### Exercise objective
Set down the data below word for word, and leave the images aside.

(Beginning of Exercise materials)

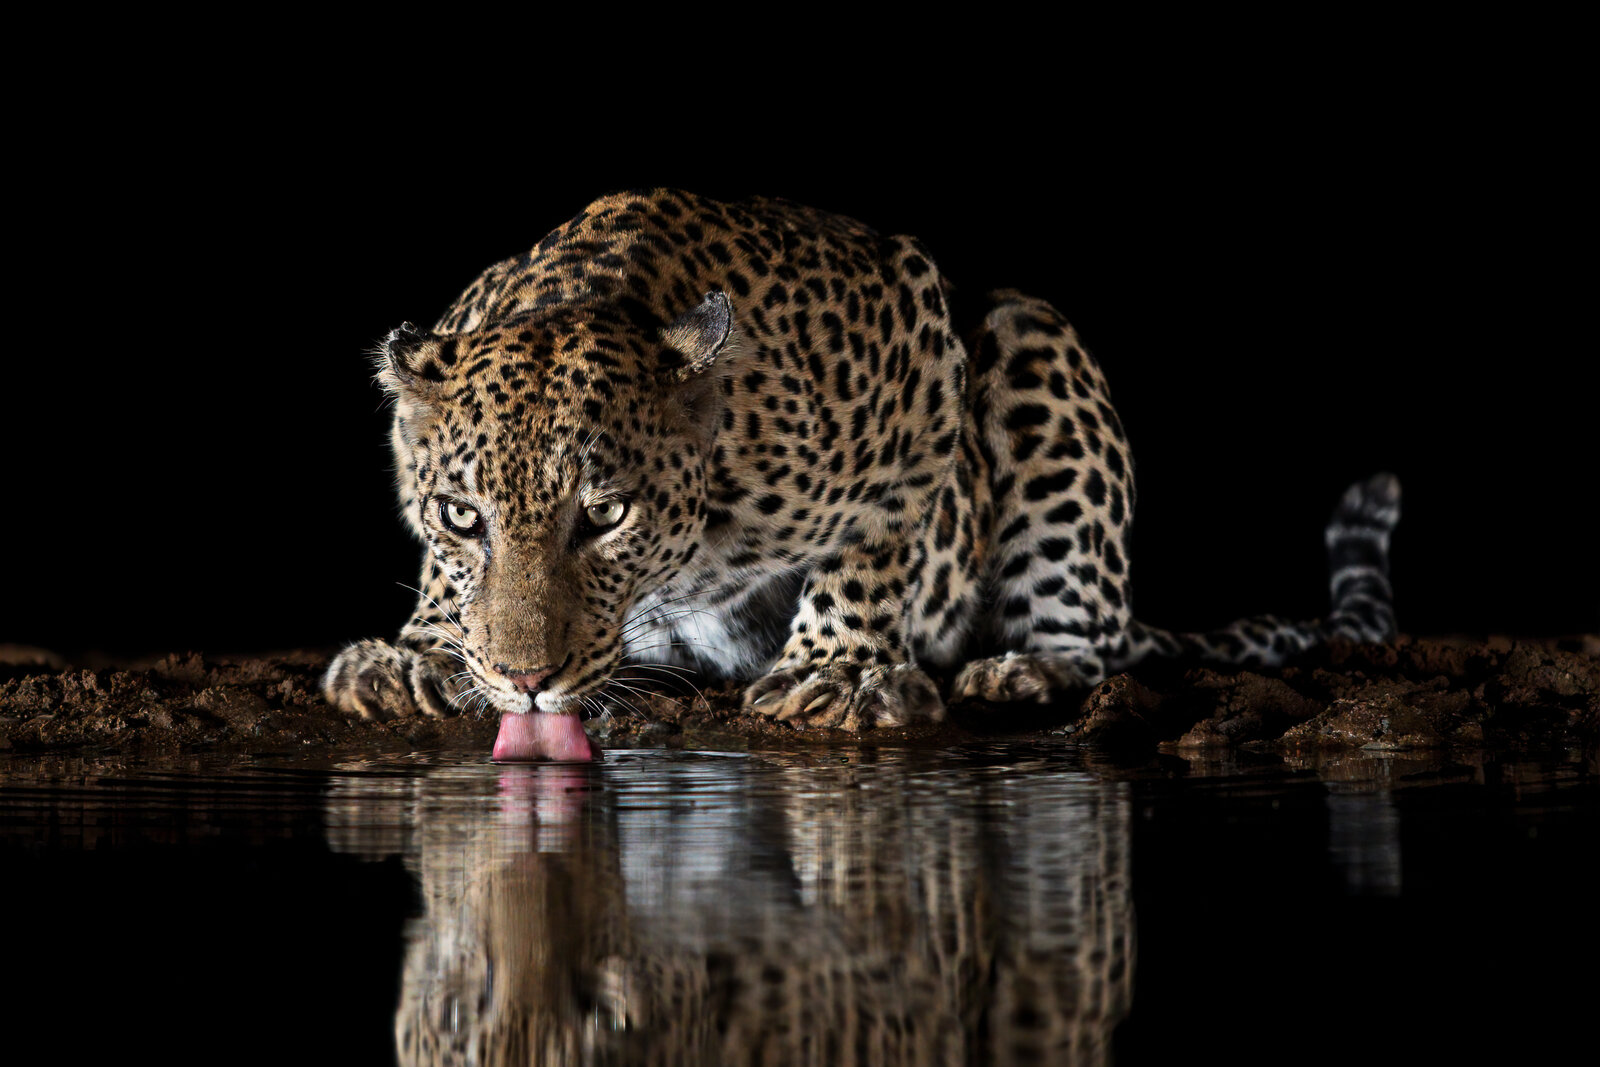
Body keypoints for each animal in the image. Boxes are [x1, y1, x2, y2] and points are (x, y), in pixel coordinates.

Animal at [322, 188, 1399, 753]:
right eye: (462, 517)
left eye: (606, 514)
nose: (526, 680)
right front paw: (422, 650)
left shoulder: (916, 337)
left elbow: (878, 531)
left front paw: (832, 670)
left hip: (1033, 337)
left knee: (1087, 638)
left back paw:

(End of Exercise materials)

### Answer for the task
Body keypoints for each animal in the image. Boxes are [x1, y1, x2, y2] and points are (x, y), in pixel coordinates.

Animal at [322, 188, 1399, 753]:
right eye: (462, 517)
left eye: (606, 514)
nose: (526, 680)
right front paw: (422, 650)
left shoulder: (916, 337)
left elbow: (878, 531)
left front paw: (832, 670)
left hip: (1033, 337)
left knee: (1087, 638)
left back paw:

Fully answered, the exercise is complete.